ARE YOU LYING ABOUT YOUR IDENTITY? ARTIFICIAL INTELLIGENCE CAN TELL BY                                               HOW YOU USE YOUR MOBILE? 


            Every year, millions of people have their identities stolen. There’s no foolproof way to pinpoint fakers, but thanks to Italian researchers, investigators may soon have another tool at their disposal—a way to suss out frauds and other liars online with just a few clicks of a mouse.

            Traditional methods of lie detection include face-to-face interviews and polygraphs that measure heart rate and skin conductance. But they can’t be done remotely, or with large numbers of people. Researchers have come up with effective computer-based tests that measure reaction time in response to true and false personal information. For the tests to work, though, experimenters have to know the truth in advance.

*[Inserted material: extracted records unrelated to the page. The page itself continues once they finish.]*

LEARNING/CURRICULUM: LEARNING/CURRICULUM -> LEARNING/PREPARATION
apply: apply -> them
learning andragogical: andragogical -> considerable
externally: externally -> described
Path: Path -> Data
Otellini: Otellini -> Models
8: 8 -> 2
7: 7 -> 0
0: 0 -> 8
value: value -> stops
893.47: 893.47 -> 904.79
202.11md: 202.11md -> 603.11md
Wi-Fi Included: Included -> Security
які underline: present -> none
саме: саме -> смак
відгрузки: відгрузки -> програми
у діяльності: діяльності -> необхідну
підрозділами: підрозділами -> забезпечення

            They asked 20 volunteers to memorize the details of a fake identity and assume it as their own. The subjects then answered a set of yes-or-no questions using a computer, as did 20 truth-telling volunteers. Questions included things like: “Is Giulia your name?” and “Were you born in 1995?” Researchers recorded each answer and measured how the subjects’ mouse cursors moved, from the bottom middle of the screen to “yes” and “no” buttons in the top two corners.


           Because liars can get to be as good as the rest of us at telling the truth, the researchers threw a wrench into their experiment. In addition to the 12 expected questions, they asked 12 unexpected questions based on the volunteers’ new identities. For example, they asked about a person’s zodiac sign, based on their birth date. And they asked about the capital city of the subject’s presumed region. A fraud might have memorized a fake birthday, but not known the corresponding zodiac sign, or been able to calculate it quickly enough. “We’ve found that if people rehearse lies, lying can be as easy as telling the truth,” says Bruno Verschuere, a forensic psychologist at the University of Amsterdam who was not involved in the research, “except when you ask unexpected questions.”


          The experimenters trained a computer to sort liars from truth tellers using the number of incorrect answers they gave. The team’s four machine-learning algorithms ranged in accuracy from 77.5% to 85%. But when the researchers included features of the mouse paths—such as deviation from a straight line—in their training materials, computers were able to successfully pick out the liars 90% to 95% of the time, the researchers reported.